The first letter turns all logic on its head. The area between London and Birmingham is nigh uninhabited anyway, so if you just drew any old straight line, only a few hundred buildings would need to be demolished. But all things being equal, is it not better to put a few curves in so that only a few dozen need to be demolished? Isn't it reasonable of the government to try and minimise disruption - for its own sake and to minimise compensation claims?

The idea of running the line along the M40 motorway (or using the old Great Central Railway) is not entirely without merit, but again, this goes closer to existing towns and villages (which in turn have grown up around the junctions), so it would require thousands, rather than hundreds or dozens of buildings to be demolished.

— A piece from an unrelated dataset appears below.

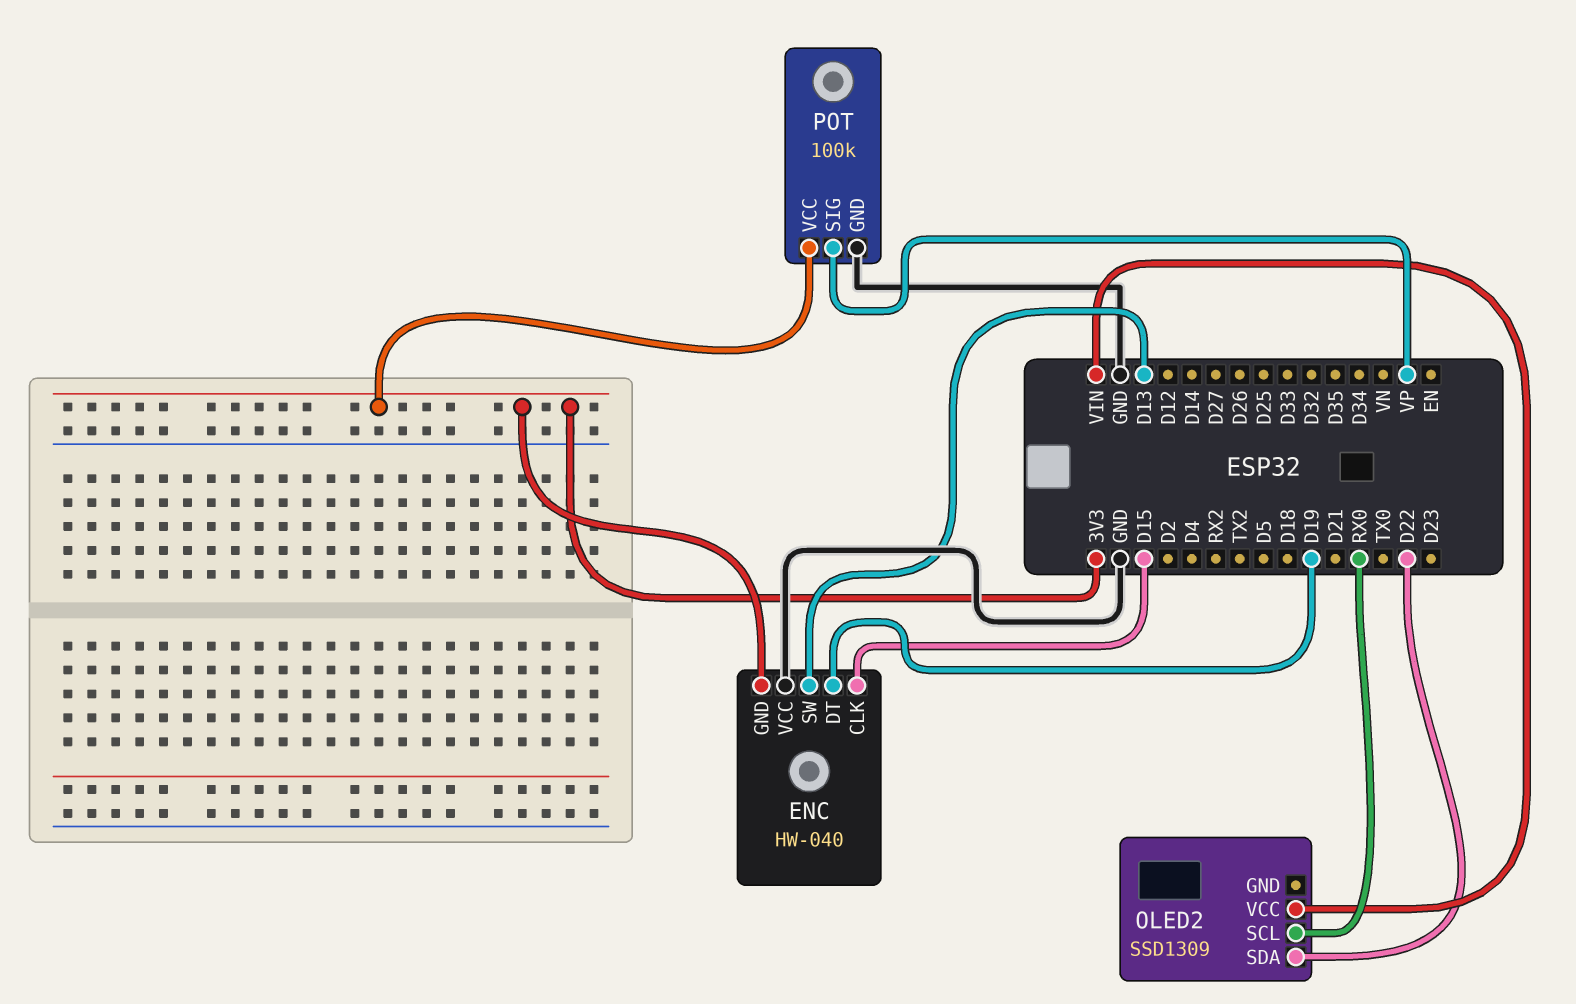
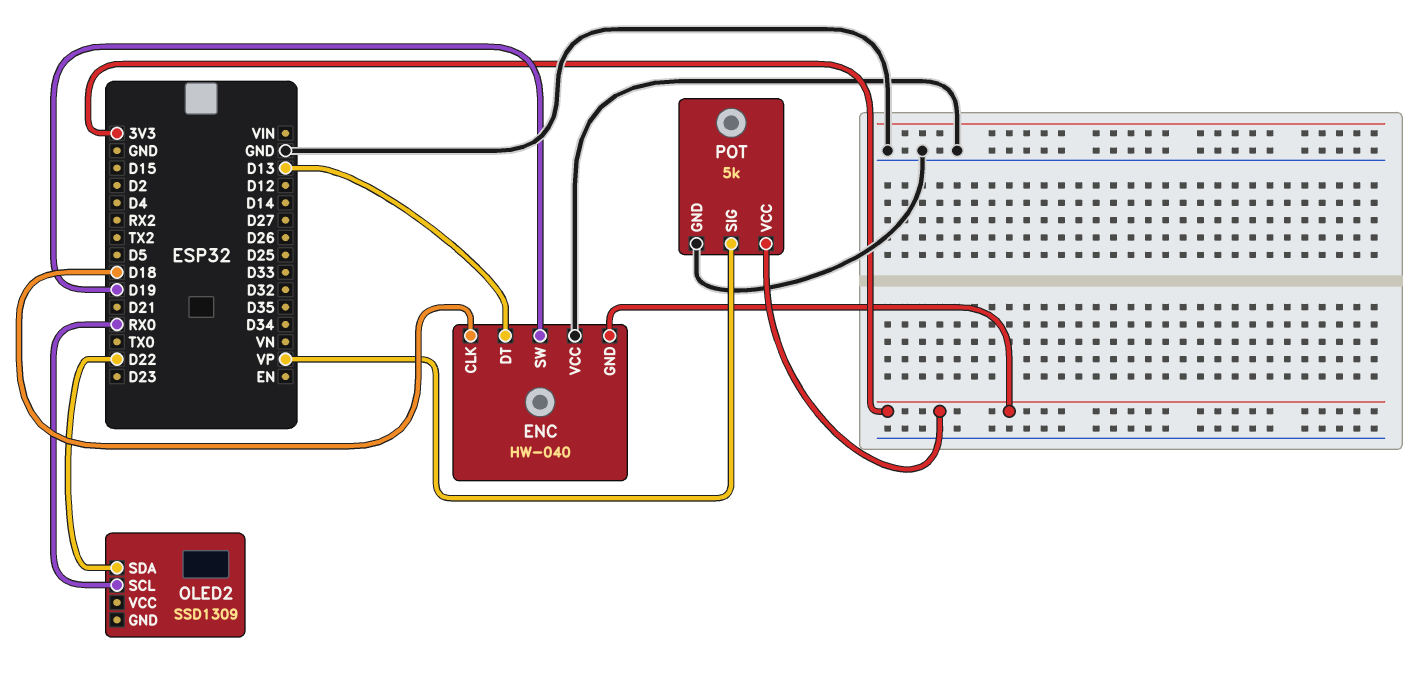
ENC pin CLK: D15 -> D18
ENC pin DT: D19 -> D13
ENC pin SW: D13 -> D19
OLED2 pin VCC: VIN -> none
POT: 100k -> 5k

So I think we can dismiss the first letter as special pleading - what the lady wants is extra 'compensation' from the people who want to travel from A to B. Using the analogy in the first letter, put yourself in the position of somebody who wants to travel from A to B - what do you call people who demand money from you along the way?

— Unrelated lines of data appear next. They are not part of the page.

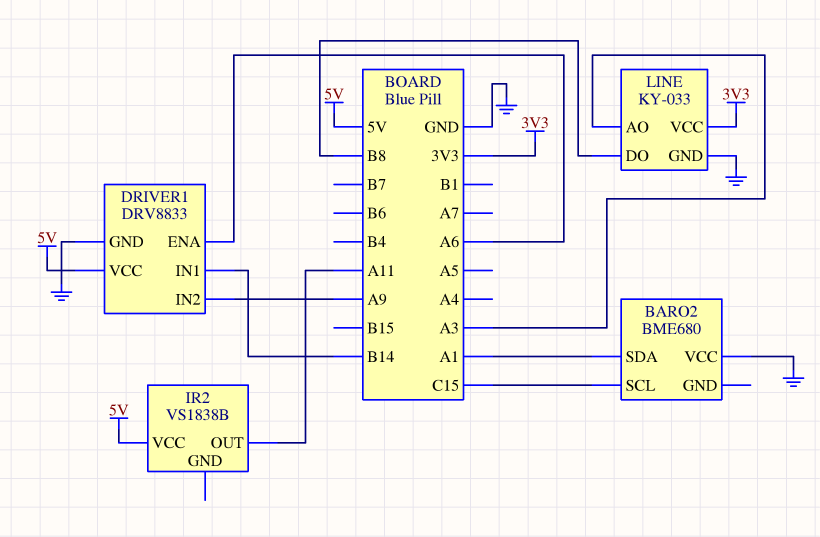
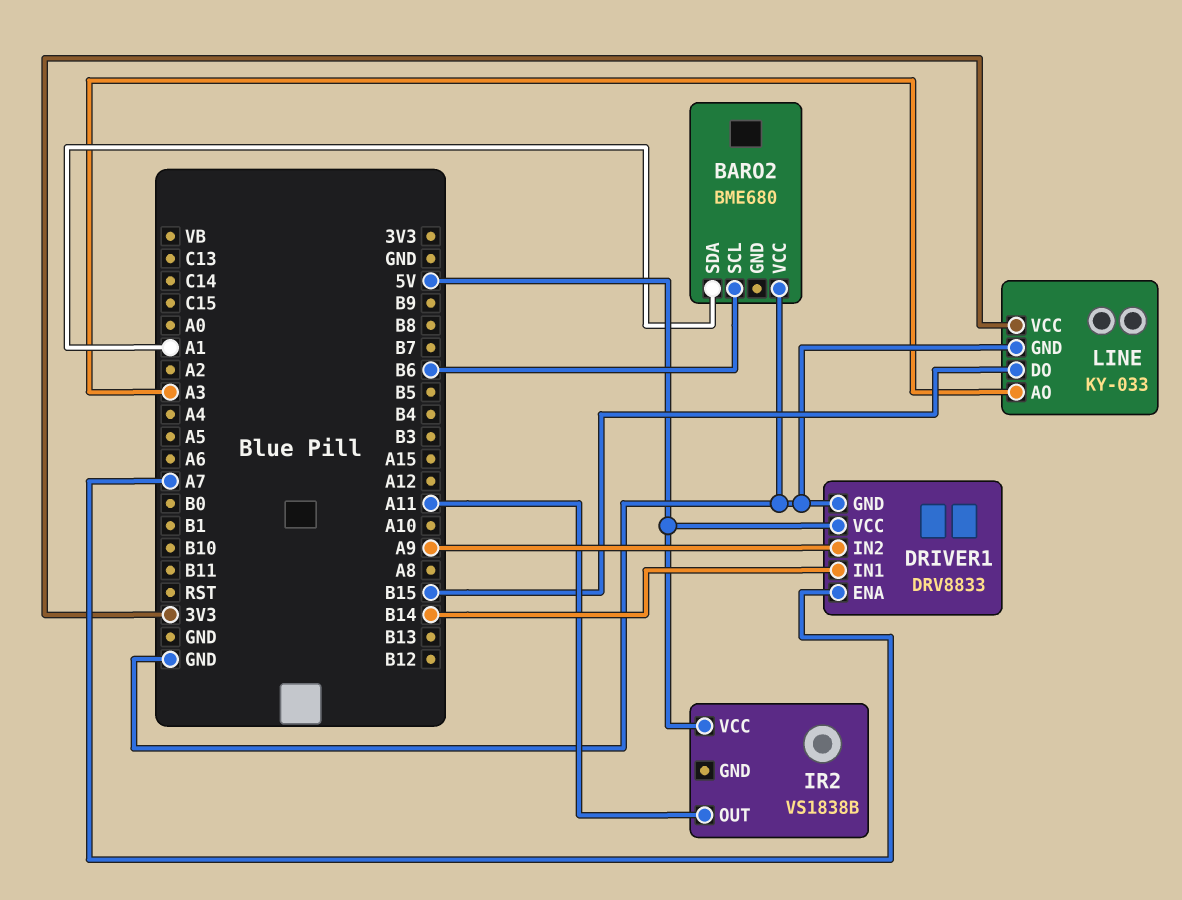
BARO2 pin SCL: C15 -> B6
DRIVER1 pin ENA: A6 -> A7
LINE pin DO: B8 -> B15

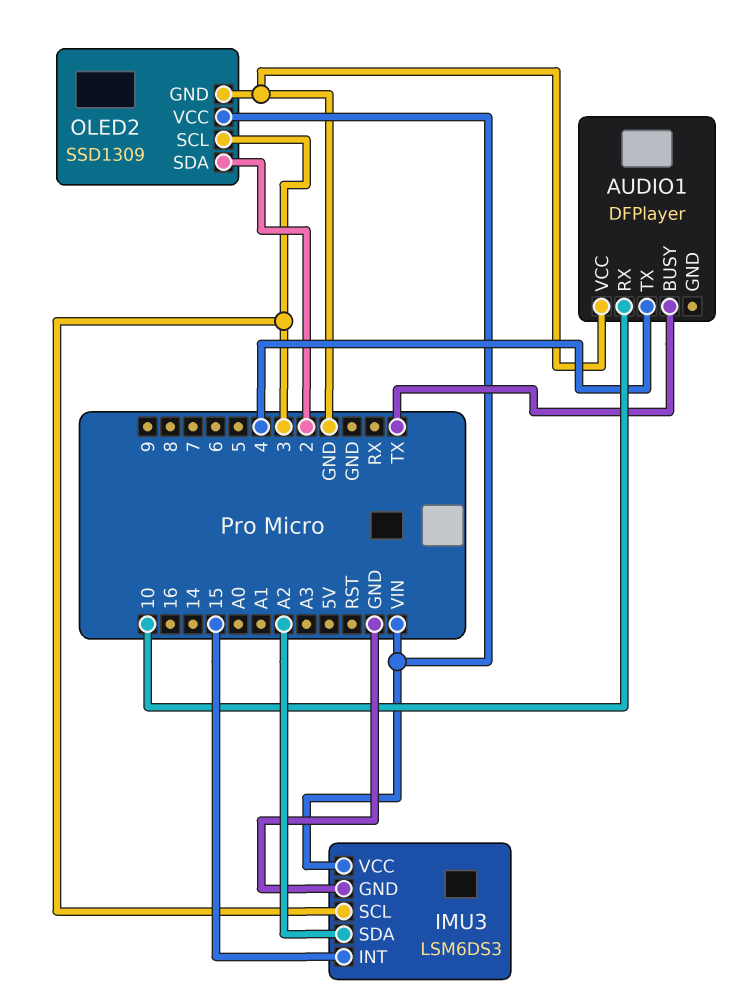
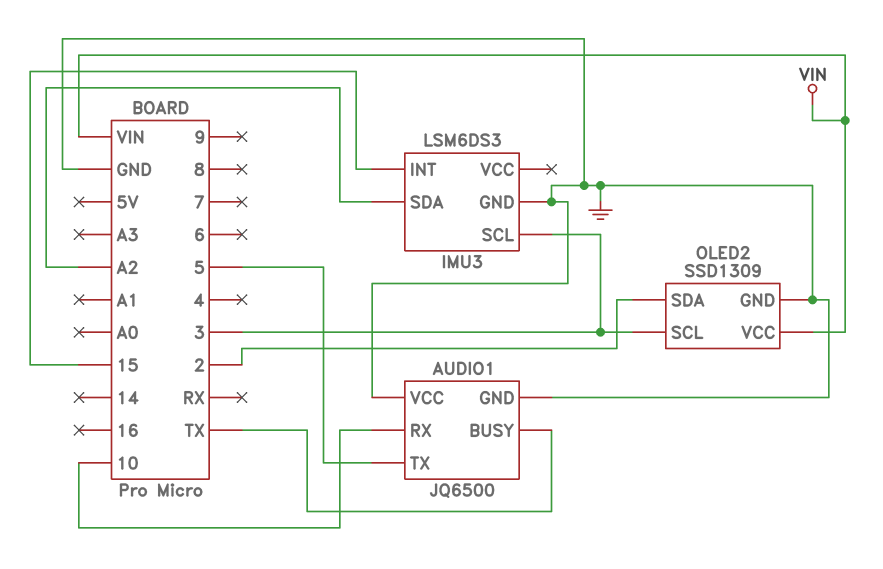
AUDIO1: DFPlayer -> JQ6500
AUDIO1 pin GND: none -> GND
AUDIO1 pin TX: 4 -> 5
IMU3 pin VCC: VIN -> none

Toll collectors, robber barons or even highwaymen? I'd hardly call them 'value creators'.

5 comments:

dearieme said...

"The effects of 225 miles per hour trains almost every two minutes": really? My golly!

Mark Wadsworth said...

D, as we well know, you can't hear trains from in front or behind, you only hear them from the side.

So if the trains are quarter of a mile long and go at 225 mph, then the actual noise disturbance lasts about five seconds.

Tim Almond said...

Paraphrased: why can't all the poor people around Banbury and Bicester who already suffer road noise suffer from some train noise as well.

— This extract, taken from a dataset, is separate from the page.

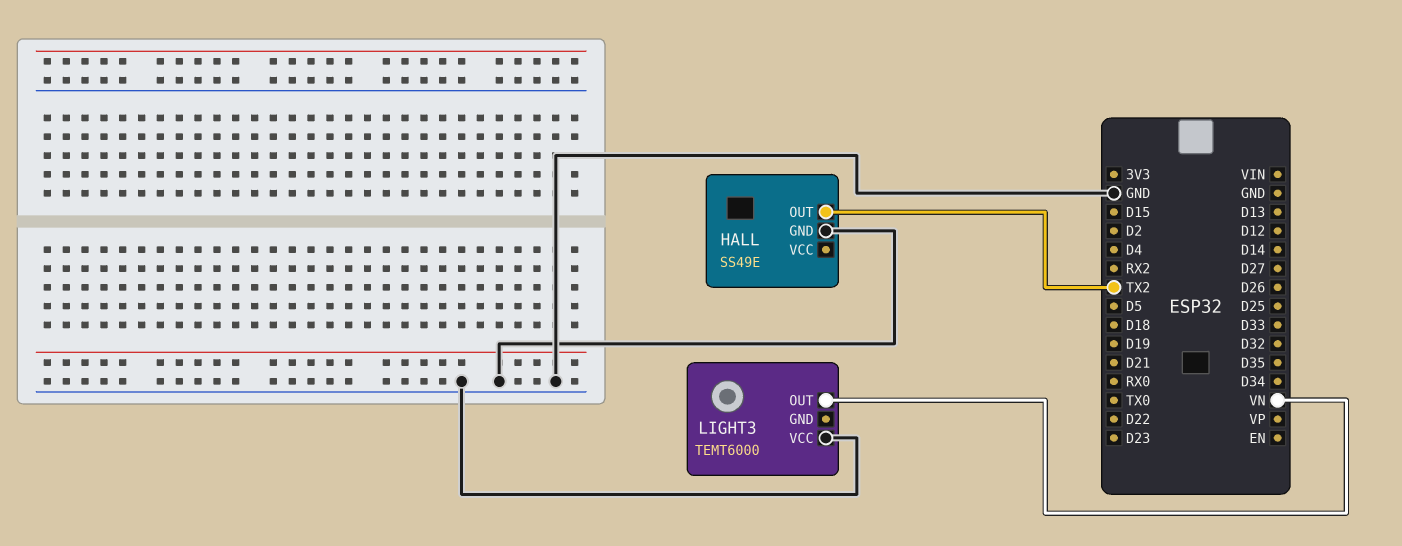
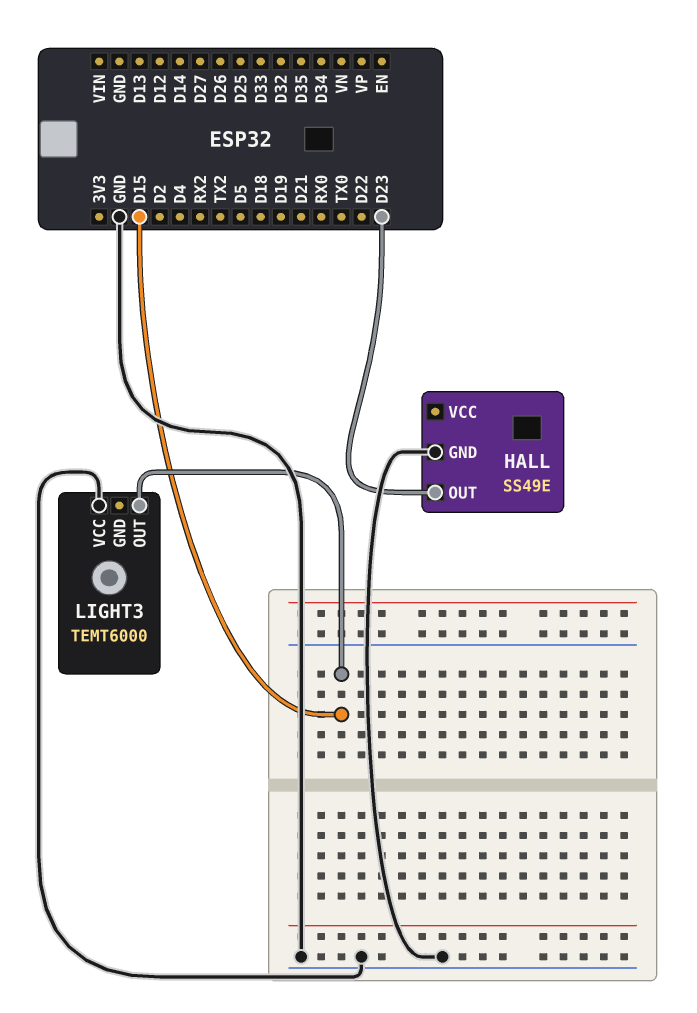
HALL pin OUT: TX2 -> D23
LIGHT3 pin OUT: VN -> D15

The only thing in favour of HS2 is how much it's going to piss off the NIMBYs in their faux bucolic idylls. Not sure that's worth the billions it's going to cost, unfortunately.

Bayard said...

Mark, "every two minutes"? Are you sure?
That's 15 trains in each direction an hour. It seems very unlikely that there will be enough people wanting to travel from Brum to London to justify such a service, given that there are already two rail routes between the two cities. The DfT seem to have some sort of fixation about re-creating the old London and Birmingham line, even to the extent of starting and finishing it at the same stations, when surely the whole point of a high speed line is to lower journey times to cities in the north (although I dare say that anywhere north of Watford is "the north" to the mandarins of the DfT).
The point about the GCR route is that it only goes past two towns between Rugby and London, Brackley and Aylesbury, both of which are skirted by HS2 as well.

JT, Noise is not cumulative. Two noises of the same loudness have the same audibility as one when occurring simultaneously.

Mark Wadsworth said...

JT, if you gross up the economic value of the entire HS2 network with connections to Edinburgh, Manchester & Leeds then you might just about arrive at a value of £30 billion or something.

B, that 15 trains an hour seems highly unlikely to me as well. I have been on the London to Birmingham train a couple of times and it seems fine to me (in time and price). It's the eastern stuff up to Leeds that is outrageously expensive.